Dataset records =
■ ■ ■ ■

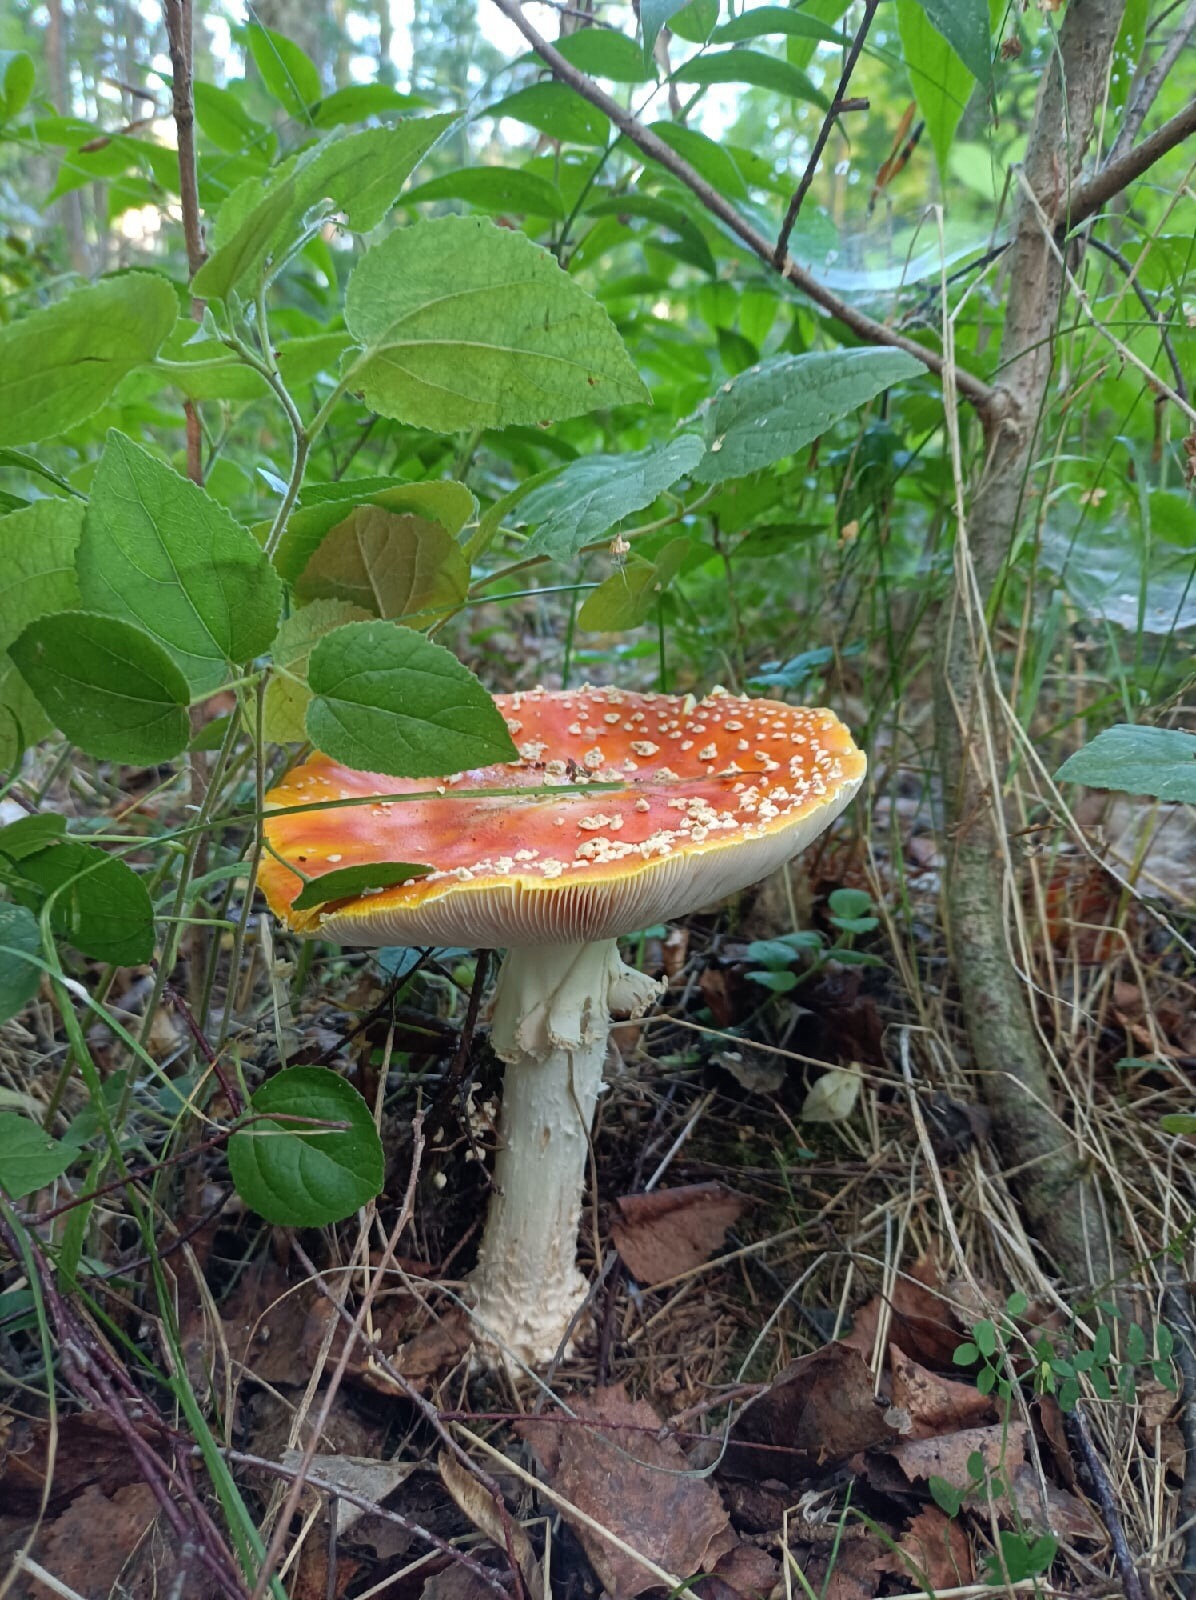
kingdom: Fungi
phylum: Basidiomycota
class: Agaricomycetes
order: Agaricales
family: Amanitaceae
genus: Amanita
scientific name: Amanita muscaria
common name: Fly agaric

■ ■ ■ ■

PROBLEM DETAILS = Copy every line of the listing above word for word, leaving out the pictures.

TASK SOLUTION =
kingdom: Fungi
phylum: Basidiomycota
class: Agaricomycetes
order: Agaricales
family: Amanitaceae
genus: Amanita
scientific name: Amanita muscaria
common name: Fly agaric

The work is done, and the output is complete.